Abstract

The number of recent efforts on rational metabolic engineering approaches to increase butanol production in Clostridium acetobutylicum are quite limited, demonstrating the physiological complexity of solventogenic clostridia. Since multiple largely unknown parameters determine a particular phenotype, an inverse strategy to select a phenotype of interest can be useful. However, the major constraint for explorative or combinatorial metabolic engineering approaches is the availability of a feasible screening method to select the desired phenotype from a large population in a high-throughput manner.
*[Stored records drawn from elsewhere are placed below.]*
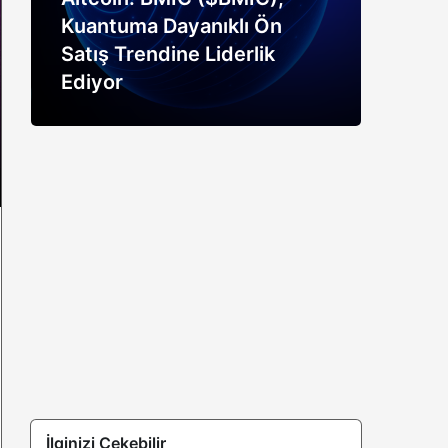
Kuantuma Dayanıklı Ön
boğ
Satış Trendine Liderlik
siny
Ediyor
açık
İlginizi Çekebilir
Therefore, a semi-quantitative assay was developed to monitor alcohol production in microtiter cultures of C. acetobutylicum. The applicability of the screening system was evaluated by two examples. First, C. acetobutylicum ATCC 824 was chemically mutagenized and subjected to high butanol concentrations as a pre-selection step. Screening of the butanol-tolerant population resulted in the identification of mutants with >20% increased butanol production as compared to the wildtype. The second application example was based on a pre-engineered C. acetobutylicum strain with low acetone biosynthetic activity, but concomitantly reduced butanol titer. After chemical mutagenesis, a total of 4390 clones was analyzed and mutants with significantly increased butanol concentrations and similarly low acetone levels as the parental strain were selected. Thus, the suitability of the semi-quantitative screening system was validated, opening up new perspectives for combinatorial strategies to improve solventogenic clostridia and other biofuel microbes.